What you have to do: Among the lines below, take the one holding "u v d — depth at each pixel (ft).", the one holding "421 794 24.63", and all lines between them. Set them down exactly.

Data supplied:
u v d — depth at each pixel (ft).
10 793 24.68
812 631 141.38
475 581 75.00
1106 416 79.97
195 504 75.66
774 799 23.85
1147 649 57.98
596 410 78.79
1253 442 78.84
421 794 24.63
==
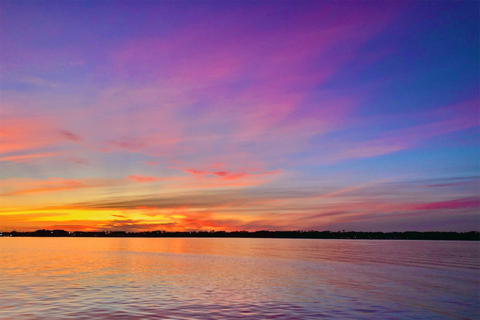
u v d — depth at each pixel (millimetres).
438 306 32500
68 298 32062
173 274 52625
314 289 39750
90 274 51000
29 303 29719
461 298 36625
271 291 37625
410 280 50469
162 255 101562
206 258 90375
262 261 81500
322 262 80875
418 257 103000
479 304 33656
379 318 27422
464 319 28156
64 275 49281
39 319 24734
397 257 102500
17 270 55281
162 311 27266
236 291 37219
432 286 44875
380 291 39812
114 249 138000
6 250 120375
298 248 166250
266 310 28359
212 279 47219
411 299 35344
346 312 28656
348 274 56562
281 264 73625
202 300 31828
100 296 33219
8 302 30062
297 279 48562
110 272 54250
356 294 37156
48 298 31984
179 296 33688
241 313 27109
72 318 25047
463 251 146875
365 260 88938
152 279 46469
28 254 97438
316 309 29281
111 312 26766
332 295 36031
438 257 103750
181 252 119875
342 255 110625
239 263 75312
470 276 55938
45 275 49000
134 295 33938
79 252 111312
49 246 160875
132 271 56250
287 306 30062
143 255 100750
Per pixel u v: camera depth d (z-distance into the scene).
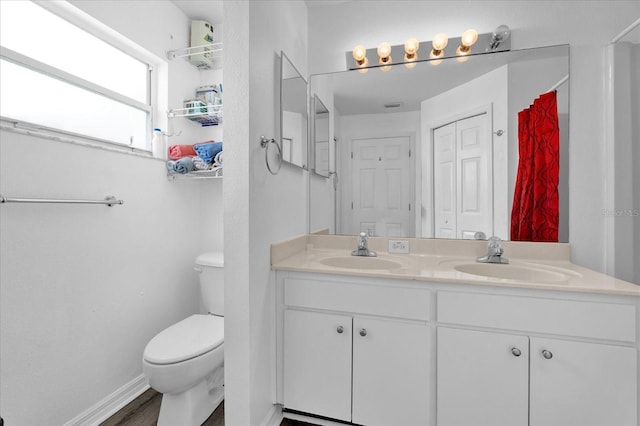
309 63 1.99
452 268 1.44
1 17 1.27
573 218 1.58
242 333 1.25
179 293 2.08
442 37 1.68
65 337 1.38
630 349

Answer for the task:
u v d — depth at each pixel (ft).
10 793 24.68
812 631 141.38
475 581 75.00
1106 416 79.97
195 504 75.66
774 799 23.85
1147 649 57.98
596 410 78.79
1253 442 78.84
421 794 24.63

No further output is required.